The most sought-after interview during the Smythe Division finals was not one with the Los Angeles Kings' Wayne Gretzky or Luc Robitaille, or with the Edmonton Oilers' Mark Messier or Esa Tikkanen. Even before the last ice packs and bandages were discarded and the steam from the whirlpools had cleared, the media darling of the series, which was clinched by the Oilers with a 4-3 win at 16:57 of overtime in Game 6 on Sunday night, was Stephen Lombardo, the Kings' team physician. As L.A.'s injuries mounted—Tomas Sandstrom's "small compression fracture" of the right knee in Game 2; Sprained ligaments in Bob Kudelski's right knee in the same game; Gretzky's widely publicized lacerated left ear (25 stitches) in Game 3—Dr. Steve was always there with a diagnosis or prognosis. But the good doctor never had to answer the series's deeper questions:
•Both Sandstrom and Kudelski were injured on nasty, open-ice checks meted out by Oiler defenseman Craig Muni, who fed his reputation as a cheap-shot artist. By some counts Muni has injured at least seven other foes in his five full NHL seasons with similarly suspect hits. Should he have been disciplined? Referee Denis Morel thought no, but Angelenos wanted Muni's head on a platter. Bored by the fracas, Muni said, "L.A. is just one more city where they don't like me."

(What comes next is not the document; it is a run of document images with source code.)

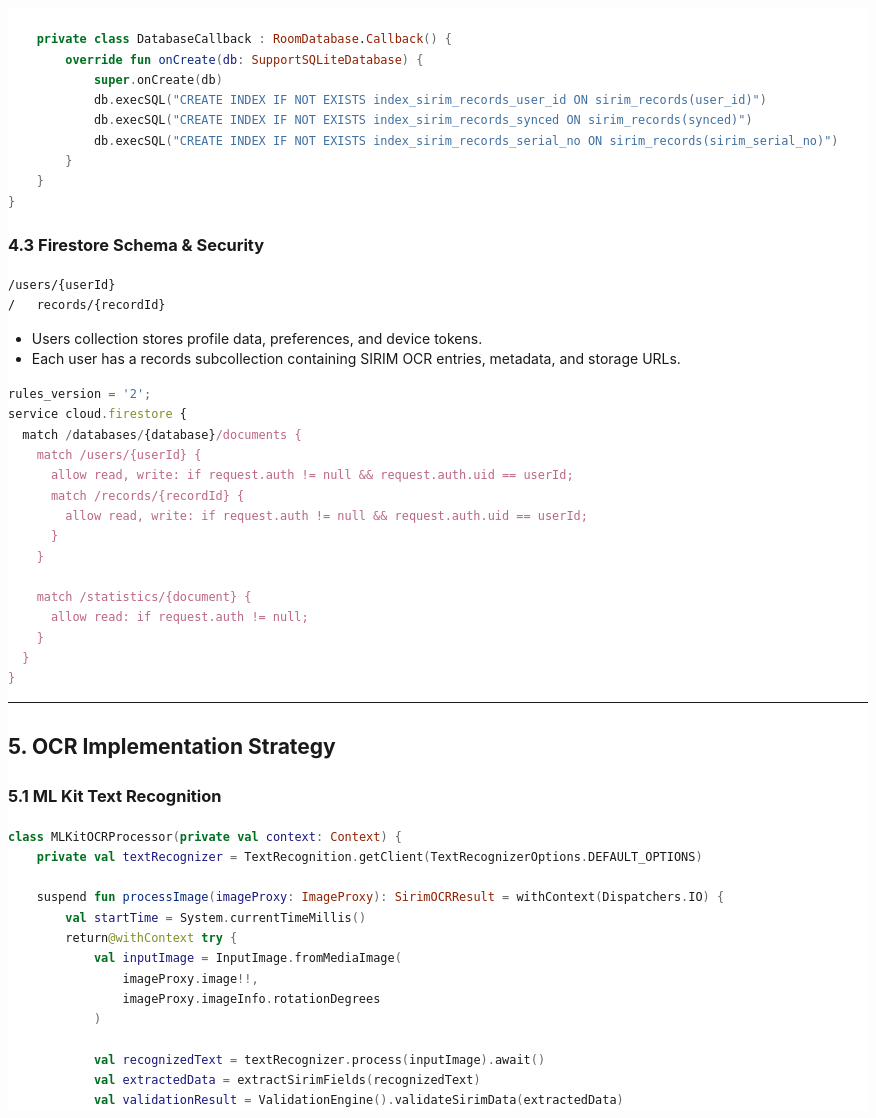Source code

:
 ```kotlin

    private class DatabaseCallback : RoomDatabase.Callback() {
        override fun onCreate(db: SupportSQLiteDatabase) {
            super.onCreate(db)
            db.execSQL("CREATE INDEX IF NOT EXISTS index_sirim_records_user_id ON sirim_records(user_id)")
            db.execSQL("CREATE INDEX IF NOT EXISTS index_sirim_records_synced ON sirim_records(synced)")
            db.execSQL("CREATE INDEX IF NOT EXISTS index_sirim_records_serial_no ON sirim_records(sirim_serial_no)")
        }
    }
}
```

### 4.3 Firestore Schema & Security

```
/users/{userId}
/   records/{recordId}
```

- Users collection stores profile data, preferences, and device tokens.
- Each user has a records subcollection containing SIRIM OCR entries, metadata, and storage URLs.

```javascript
rules_version = '2';
service cloud.firestore {
  match /databases/{database}/documents {
    match /users/{userId} {
      allow read, write: if request.auth != null && request.auth.uid == userId;
      match /records/{recordId} {
        allow read, write: if request.auth != null && request.auth.uid == userId;
      }
    }

    match /statistics/{document} {
      allow read: if request.auth != null;
    }
  }
}
```

---

## 5. OCR Implementation Strategy

### 5.1 ML Kit Text Recognition

```kotlin
class MLKitOCRProcessor(private val context: Context) {
    private val textRecognizer = TextRecognition.getClient(TextRecognizerOptions.DEFAULT_OPTIONS)

    suspend fun processImage(imageProxy: ImageProxy): SirimOCRResult = withContext(Dispatchers.IO) {
        val startTime = System.currentTimeMillis()
        return@withContext try {
            val inputImage = InputImage.fromMediaImage(
                imageProxy.image!!,
                imageProxy.imageInfo.rotationDegrees
            )

            val recognizedText = textRecognizer.process(inputImage).await()
            val extractedData = extractSirimFields(recognizedText)
            val validationResult = ValidationEngine().validateSirimData(extractedData)
```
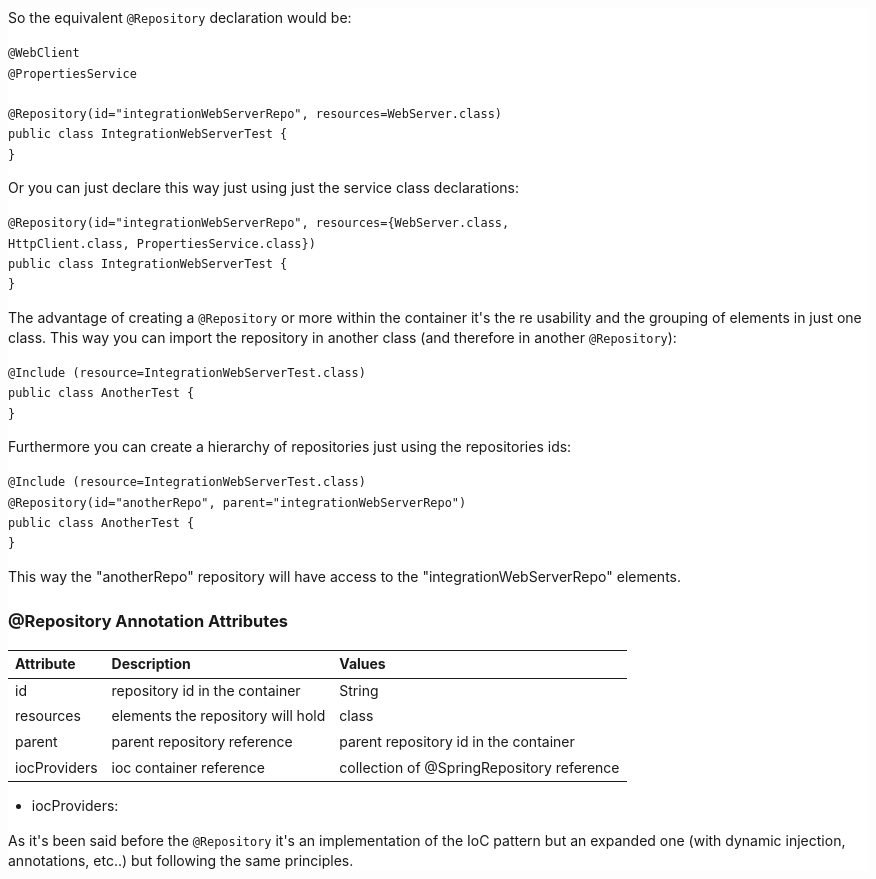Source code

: So the equivalent `@Repository` declaration would be:


```
@WebClient
@PropertiesService

@Repository(id="integrationWebServerRepo", resources=WebServer.class)
public class IntegrationWebServerTest {
}
```

Or you can just declare this way just using just the service class declarations:
```
@Repository(id="integrationWebServerRepo", resources={WebServer.class, 
HttpClient.class, PropertiesService.class})
public class IntegrationWebServerTest {
}
```

The advantage of creating a `@Repository` or more within the container it's the re usability and the grouping of elements in just one class. This way you can import the repository in another class (and therefore in another `@Repository`):

```
@Include (resource=IntegrationWebServerTest.class)
public class AnotherTest {
}
```

Furthermore you can create a hierarchy of repositories just using the repositories ids:

```
@Include (resource=IntegrationWebServerTest.class)
@Repository(id="anotherRepo", parent="integrationWebServerRepo")
public class AnotherTest {
}
```

This way the "anotherRepo" repository will have access to the "integrationWebServerRepo" elements.

### @Repository Annotation Attributes ###

| **Attribute** | **Description** | **Values** |
|:--------------|:----------------|:-----------|
| id            | repository id in the container |String      |
| resources     | elements the repository will hold |class       |
| parent        | parent repository reference | parent repository id in the container |
| iocProviders  | ioc container reference | collection of @SpringRepository reference|


- iocProviders:

As it's been said before the `@Repository` it's an implementation of the IoC pattern but an expanded one (with dynamic injection, annotations, etc..) but following the same principles.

•After skating into teammate Steve Duchesne's shot in Game 3 and injuring his ear, Gretzky was doomed to answer this question: Would a younger Great One have avoided that puck? Had Gretzky lost a step?

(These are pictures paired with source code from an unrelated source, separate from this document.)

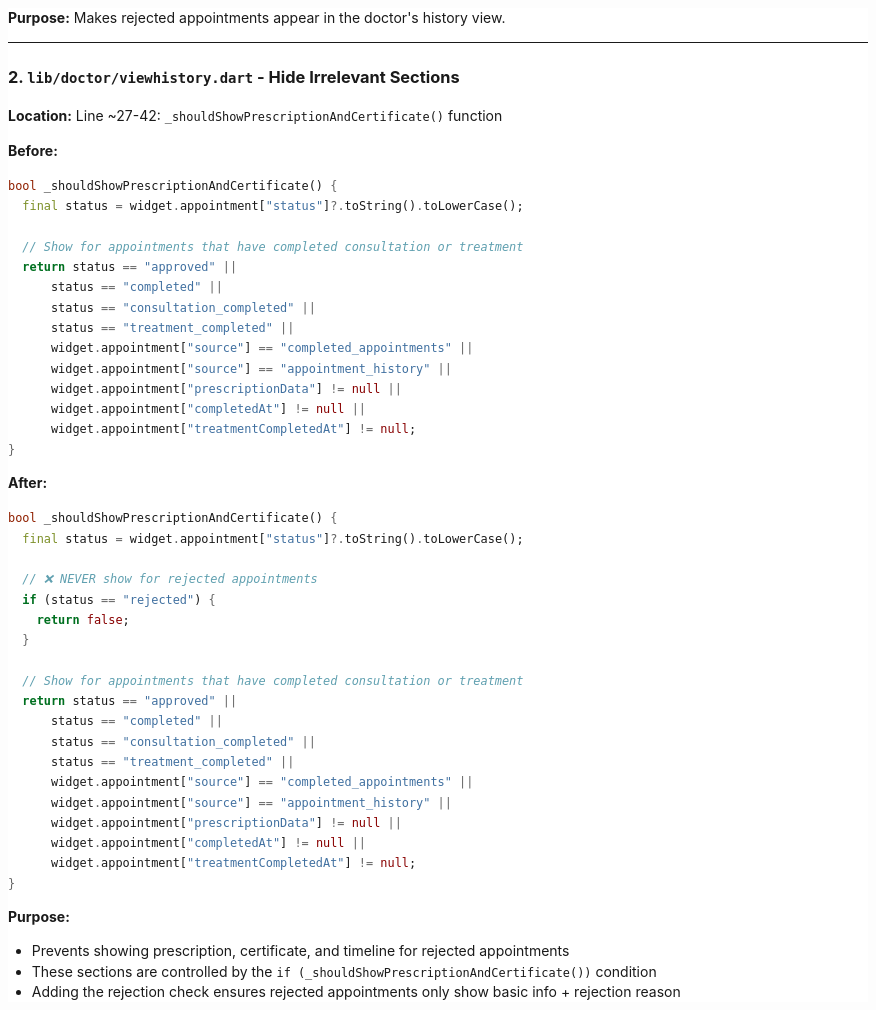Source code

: **Purpose:** Makes rejected appointments appear in the doctor's history view.

---

### **2. `lib/doctor/viewhistory.dart` - Hide Irrelevant Sections**

**Location:** Line ~27-42: `_shouldShowPrescriptionAndCertificate()` function

**Before:**
```dart
bool _shouldShowPrescriptionAndCertificate() {
  final status = widget.appointment["status"]?.toString().toLowerCase();

  // Show for appointments that have completed consultation or treatment
  return status == "approved" ||
      status == "completed" ||
      status == "consultation_completed" ||
      status == "treatment_completed" ||
      widget.appointment["source"] == "completed_appointments" ||
      widget.appointment["source"] == "appointment_history" ||
      widget.appointment["prescriptionData"] != null ||
      widget.appointment["completedAt"] != null ||
      widget.appointment["treatmentCompletedAt"] != null;
}
```

**After:**
```dart
bool _shouldShowPrescriptionAndCertificate() {
  final status = widget.appointment["status"]?.toString().toLowerCase();

  // ❌ NEVER show for rejected appointments
  if (status == "rejected") {
    return false;
  }

  // Show for appointments that have completed consultation or treatment
  return status == "approved" ||
      status == "completed" ||
      status == "consultation_completed" ||
      status == "treatment_completed" ||
      widget.appointment["source"] == "completed_appointments" ||
      widget.appointment["source"] == "appointment_history" ||
      widget.appointment["prescriptionData"] != null ||
      widget.appointment["completedAt"] != null ||
      widget.appointment["treatmentCompletedAt"] != null;
}
```

**Purpose:** 
- Prevents showing prescription, certificate, and timeline for rejected appointments
- These sections are controlled by the `if (_shouldShowPrescriptionAndCertificate())` condition
- Adding the rejection check ensures rejected appointments only show basic info + rejection reason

Gretzky, who had only five assists in the series, hadn't lost a step so much as he'd gained a Siamese twin, in the nattering person of Tikkanen, a squat, gap-toothed Finn with a more-than-passing resemblance to the Tasmanian Devil of Looney Tunesdom. While Gretzky was getting sewn up in the medical room during Game 3, Tikkanen was able to tend to his offense. He all but singlehandedly won the game for the Oilers, putting it into overtime with a Herculean, rink-length rush for a goal and ending it with another score, 48 seconds into the second OT.
May 5, 1991
Edmonton also won Game 4, 4-2, but then, for once, Dr. Steve had some good news. His original prognosis on Sandstrom—out at least four weeks—had been wildly pessimistic. The knee fracture, it turned out, was in a "nonvital area of the bone." After missing two games, Sandstrom played in Game 5 and assisted on the first of Robitaille's three goals as the Kings thrashed the Oilers 5-2.
But Sandstrom couldn't prevent L.A. from being ousted on Sunday. Edmonton, which finished 22 points behind the Kings in the regular season, is no longer a great team capable of playing fire-wagon hockey. Still, the Oilers could well win the Cup again with what they do have: depth along the forward lines and an aging but extremely able corps of defensemen. They also were getting spectacular goaltending from a clean and sober Grant Fuhr, but he suffered a badly bruised right arm in Game 6. The netminding burden may now have to be carried by Bill Ranford. While Ranford was last season's playoff MVP, he's no Fuhr.
Even so, the Oilers won't get sympathy from Dr. Steve and the Kings.